I have been using the same timed autofeeder for the past 25 years for both past and present cats, and not one cat has ever managed to break into it. This is the one I use:

https://www.amazon.co.uk/Cat-Mate-C...-3&keywords=cat+mate+c20+automatic+pet+feeder


----------



## The Harlequin (Jul 9, 2015)

chillminx said:


> @The Harlequin, Country Hunter is a good quality food but I agree with buffie that 170 grams of food a day is not enough for a 16 month old cat who is still growing. My 2 female cats, both small build, were eating about 300 grams each of wet food at 16 months old, and were not overweight.
> 
> I also agree with those who said your cat needs feeding more than twice a day.

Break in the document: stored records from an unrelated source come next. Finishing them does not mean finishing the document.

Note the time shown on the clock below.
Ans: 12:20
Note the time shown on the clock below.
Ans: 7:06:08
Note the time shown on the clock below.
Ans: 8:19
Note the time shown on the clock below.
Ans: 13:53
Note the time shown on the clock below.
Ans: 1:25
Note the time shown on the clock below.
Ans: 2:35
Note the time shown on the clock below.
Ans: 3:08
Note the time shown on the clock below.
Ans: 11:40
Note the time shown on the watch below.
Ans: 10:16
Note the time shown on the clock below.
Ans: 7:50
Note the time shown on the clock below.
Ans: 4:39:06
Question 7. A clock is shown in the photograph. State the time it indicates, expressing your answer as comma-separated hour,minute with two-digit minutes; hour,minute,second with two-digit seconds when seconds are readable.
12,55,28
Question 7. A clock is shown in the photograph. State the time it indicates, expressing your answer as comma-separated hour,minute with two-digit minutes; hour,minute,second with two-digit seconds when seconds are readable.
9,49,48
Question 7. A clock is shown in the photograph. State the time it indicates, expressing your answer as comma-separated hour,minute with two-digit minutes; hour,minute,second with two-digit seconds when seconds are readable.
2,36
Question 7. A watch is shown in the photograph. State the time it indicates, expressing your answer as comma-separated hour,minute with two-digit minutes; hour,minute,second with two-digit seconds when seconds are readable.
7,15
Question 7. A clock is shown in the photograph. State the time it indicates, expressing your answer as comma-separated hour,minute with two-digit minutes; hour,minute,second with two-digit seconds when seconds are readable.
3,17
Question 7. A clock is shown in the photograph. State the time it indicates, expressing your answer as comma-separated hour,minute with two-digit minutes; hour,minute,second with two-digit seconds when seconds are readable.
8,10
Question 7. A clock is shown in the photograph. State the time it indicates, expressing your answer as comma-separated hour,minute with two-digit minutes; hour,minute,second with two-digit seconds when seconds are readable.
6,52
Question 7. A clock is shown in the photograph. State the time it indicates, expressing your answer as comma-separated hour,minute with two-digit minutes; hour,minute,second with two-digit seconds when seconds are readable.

Research has shown that in the wild, a self-sufficient cat catching their own prey would eat about 8 times a day!
> 
> ...


Thanks so much for your reply! Bit annoyed that my vet told me not to feed her any more than she is currently eating, I will deffo increase both the amount of food she is getting and the number of feeds. I'm going to order that cat feeder now! Feel really bad now


----------



## chillminx (Nov 22, 2010)

The Harlequin said:


> Thanks so much for your reply! Bit annoyed that my vet told me not to feed her any more than she is currently eating, I will deffo increase both the amount of food she is getting and the number of feeds. I'm going to order that cat feeder now! Feel really bad now


Please don't feel bad, your heart is in the right place as you came onto the forum to ask for our opinions. 

My vet likes cats to be slimmer and lighter than I like mine to be. IMO none of mine are overweight (at least not in the summer months when they are more active!), so we have to agree to differ.


----------



## buffie (May 31, 2010)

The Harlequin said:


> Thanks so much for your reply! Bit annoyed that my vet told me not to feed her any more than she is currently eating, I will deffo increase both the amount of food she is getting and the number of feeds. I'm going to order that cat feeder now! Feel really bad now


No need to feel bad, like many people you expect a vet to know about food and nutrition but sadly this is not always the case , at least he/she hasn't advised you to feed "dry food" which is what so many of them still do .
Hopefully you will now be able to enjoy your meals in peace .


----------



## Jackie C (Feb 16, 2016)

Don't feel bad, you're just trying to do what's right for your cat. Some greats ideas here, and I agree that your cat is simply just hungry as she's still growing. 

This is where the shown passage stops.